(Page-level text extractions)
Content starts
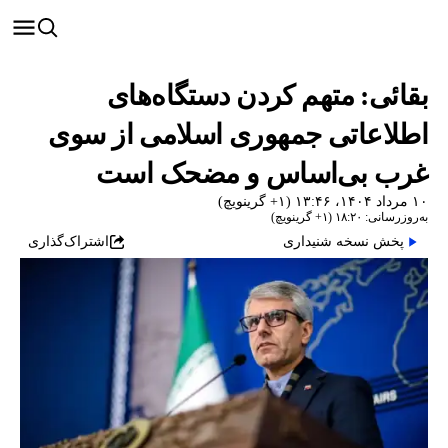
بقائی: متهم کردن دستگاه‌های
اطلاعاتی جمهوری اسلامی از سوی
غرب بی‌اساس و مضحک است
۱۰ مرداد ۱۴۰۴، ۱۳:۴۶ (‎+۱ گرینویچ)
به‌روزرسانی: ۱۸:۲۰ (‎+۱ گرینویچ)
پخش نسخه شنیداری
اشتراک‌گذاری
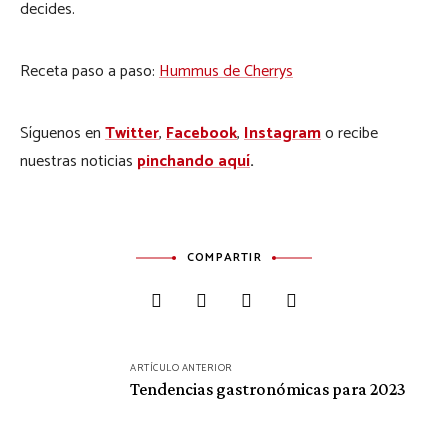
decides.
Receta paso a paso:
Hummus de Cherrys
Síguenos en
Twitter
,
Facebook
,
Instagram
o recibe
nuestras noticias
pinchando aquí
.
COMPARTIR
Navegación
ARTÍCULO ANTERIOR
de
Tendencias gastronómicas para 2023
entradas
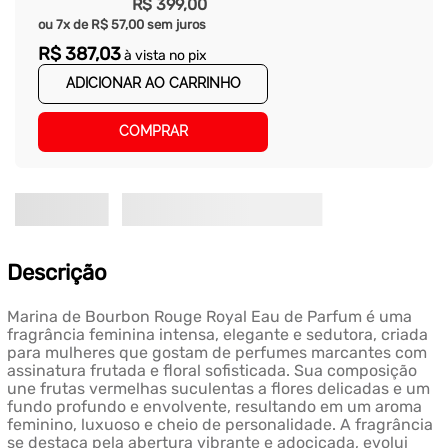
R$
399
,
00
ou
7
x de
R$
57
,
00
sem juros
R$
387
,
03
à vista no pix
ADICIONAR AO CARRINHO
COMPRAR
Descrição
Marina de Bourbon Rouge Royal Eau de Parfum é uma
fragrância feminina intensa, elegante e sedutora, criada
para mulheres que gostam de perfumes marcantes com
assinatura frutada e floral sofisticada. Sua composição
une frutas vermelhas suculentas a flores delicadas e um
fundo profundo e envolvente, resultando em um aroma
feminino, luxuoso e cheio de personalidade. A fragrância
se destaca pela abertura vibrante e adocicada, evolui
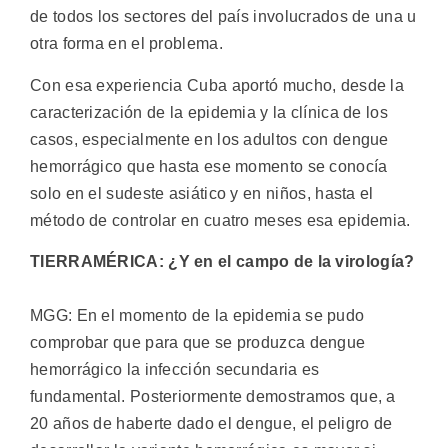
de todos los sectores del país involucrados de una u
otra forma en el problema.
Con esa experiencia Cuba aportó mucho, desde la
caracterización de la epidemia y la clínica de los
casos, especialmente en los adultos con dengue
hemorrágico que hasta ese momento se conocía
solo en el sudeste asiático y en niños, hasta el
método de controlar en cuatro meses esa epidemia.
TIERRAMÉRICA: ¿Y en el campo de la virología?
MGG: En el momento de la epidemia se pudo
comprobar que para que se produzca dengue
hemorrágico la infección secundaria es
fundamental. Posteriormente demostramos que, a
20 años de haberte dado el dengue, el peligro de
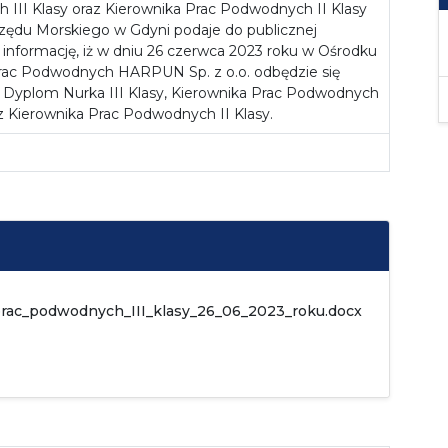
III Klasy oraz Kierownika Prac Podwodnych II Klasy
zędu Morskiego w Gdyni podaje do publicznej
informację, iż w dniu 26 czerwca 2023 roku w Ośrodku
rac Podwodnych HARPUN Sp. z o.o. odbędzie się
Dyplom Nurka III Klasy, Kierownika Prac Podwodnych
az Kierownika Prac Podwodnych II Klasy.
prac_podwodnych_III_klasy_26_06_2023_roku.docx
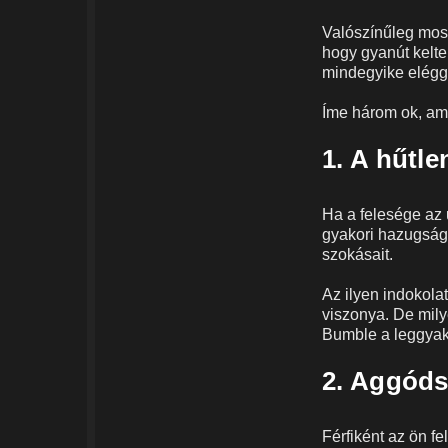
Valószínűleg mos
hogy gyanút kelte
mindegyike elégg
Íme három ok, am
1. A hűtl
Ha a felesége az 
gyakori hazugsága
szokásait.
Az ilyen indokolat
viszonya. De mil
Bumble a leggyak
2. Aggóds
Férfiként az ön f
Content ends
Content starts
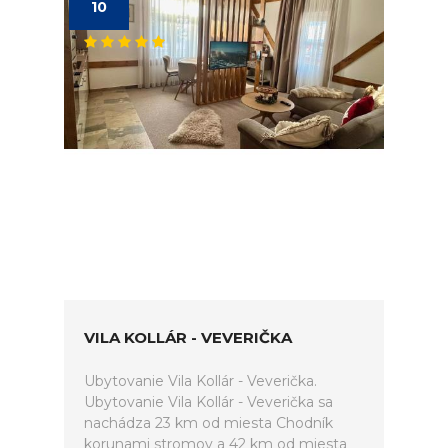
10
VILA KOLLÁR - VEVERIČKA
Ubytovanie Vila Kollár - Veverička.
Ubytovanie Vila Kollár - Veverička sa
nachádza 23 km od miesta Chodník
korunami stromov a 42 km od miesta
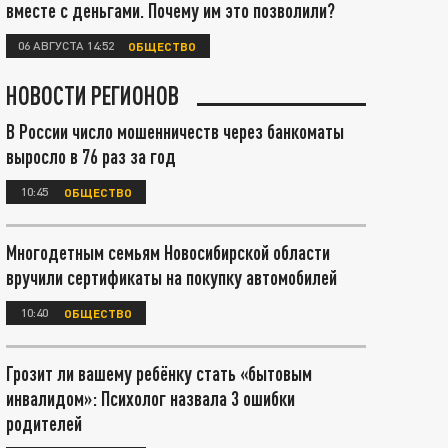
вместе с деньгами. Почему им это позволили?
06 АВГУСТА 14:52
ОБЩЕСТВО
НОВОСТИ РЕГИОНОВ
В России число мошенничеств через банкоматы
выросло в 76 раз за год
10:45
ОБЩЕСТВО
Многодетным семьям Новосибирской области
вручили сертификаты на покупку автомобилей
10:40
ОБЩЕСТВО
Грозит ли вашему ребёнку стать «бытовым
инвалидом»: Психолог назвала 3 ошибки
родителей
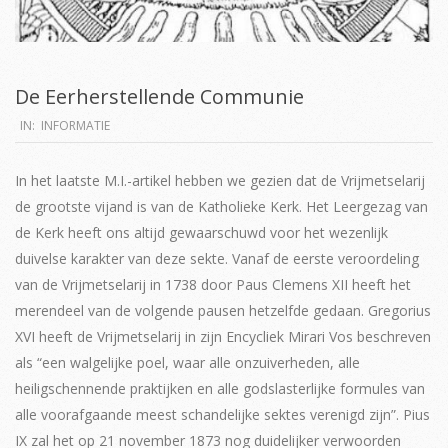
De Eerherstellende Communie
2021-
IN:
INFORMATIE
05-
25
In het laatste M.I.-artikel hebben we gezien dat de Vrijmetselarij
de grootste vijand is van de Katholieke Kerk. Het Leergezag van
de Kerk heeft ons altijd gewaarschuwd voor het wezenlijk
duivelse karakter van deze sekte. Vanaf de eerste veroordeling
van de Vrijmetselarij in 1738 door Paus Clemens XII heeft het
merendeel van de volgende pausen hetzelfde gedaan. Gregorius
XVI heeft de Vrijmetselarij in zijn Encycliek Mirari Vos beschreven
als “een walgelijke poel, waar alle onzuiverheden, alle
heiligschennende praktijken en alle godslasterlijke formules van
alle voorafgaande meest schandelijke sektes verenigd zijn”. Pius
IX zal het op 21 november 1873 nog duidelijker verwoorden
Content ends
WHAT TO WORK ON |
Give back exactly the lines above starting at the line where "XVI heeft de" appears and ending at the line where "IX zal het op" appears, both included, with no other lines.

COMPLETED EXERCISE |
XVI heeft de Vrijmetselarij in zijn Encycliek Mirari Vos beschreven
als “een walgelijke poel, waar alle onzuiverheden, alle
heiligschennende praktijken en alle godslasterlijke formules van
alle voorafgaande meest schandelijke sektes verenigd zijn”. Pius
IX zal het op 21 november 1873 nog duidelijker verwoorden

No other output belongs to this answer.